▸ **Document text**:
Start of Block

Wednesday, September 26th, 2012

Speculation continues on how many copies J.K. Rowling’s first adult title, The Casual Vacancy, (Hachette/Little, Brown; Hachette Audio; Hachette Large Print) will sell after it releases tomorrow.

The Wall Street Journal weighs in today, saying, the author’s “Harry Potter magic will be challenged in one particularly Hogwartzian way: Can she disappear the book’s entire U.S print run of two million copies?” That should not be a problem, however, since as they note, “…the final Harry Potter novel sold 11.5 million copies in its first 10 days on sale in the U.S. in 2007.”

Early this morning, the book rose to #1 on Amazon’s sales rankings (from #3 yesterday). It is #5 on the BarnesAndNoble.com rankings. Library holds are still relatively light compared to Fifty Shades of Grey or Gone Girl and have not increased significantly since yesterday.

An interview with Rowling will be featured on Nightline tonight; a portion of that interview was aired on Good Morning America today. Tomorrow she will read from the book on GMA.

End of Block

▸ **Data under study**:
Start of Block

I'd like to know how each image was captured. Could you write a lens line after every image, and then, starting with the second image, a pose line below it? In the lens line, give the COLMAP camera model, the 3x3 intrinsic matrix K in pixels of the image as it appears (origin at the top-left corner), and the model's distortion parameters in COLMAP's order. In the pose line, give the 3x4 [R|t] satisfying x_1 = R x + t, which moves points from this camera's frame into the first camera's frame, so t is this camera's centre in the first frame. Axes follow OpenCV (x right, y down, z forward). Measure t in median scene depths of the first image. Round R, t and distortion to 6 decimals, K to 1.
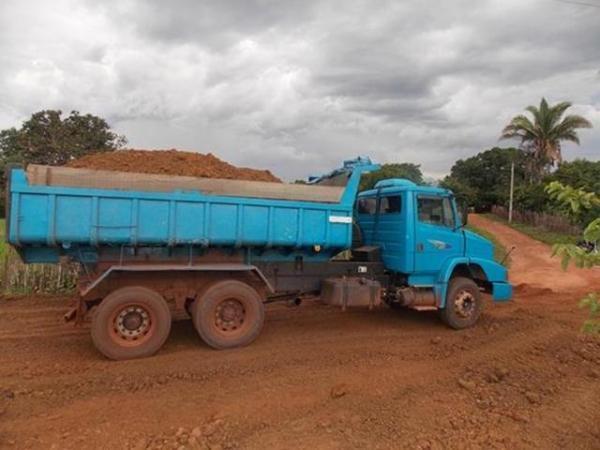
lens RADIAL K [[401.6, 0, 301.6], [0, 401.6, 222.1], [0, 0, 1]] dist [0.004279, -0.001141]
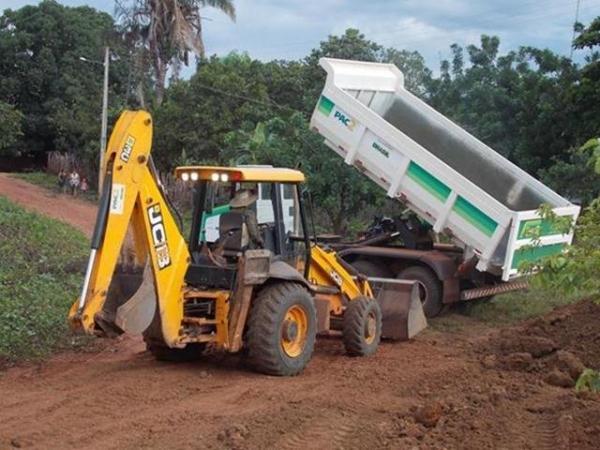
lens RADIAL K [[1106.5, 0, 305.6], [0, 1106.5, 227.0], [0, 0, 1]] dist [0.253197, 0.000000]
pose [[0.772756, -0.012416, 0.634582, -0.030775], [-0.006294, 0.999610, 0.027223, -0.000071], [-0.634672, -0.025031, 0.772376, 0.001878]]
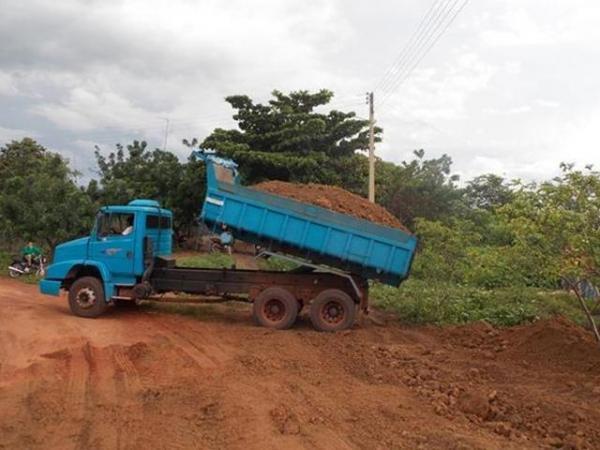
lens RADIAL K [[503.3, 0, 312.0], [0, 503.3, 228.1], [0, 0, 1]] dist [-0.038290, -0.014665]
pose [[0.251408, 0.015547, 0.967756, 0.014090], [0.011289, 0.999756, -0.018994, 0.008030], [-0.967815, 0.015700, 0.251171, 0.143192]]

End of Block

▸ **What to produce**: In the news item about The Casual Vacancy, how many copies make up the book's entire U.S. print run?

▸ **Written solution**: Two million copies.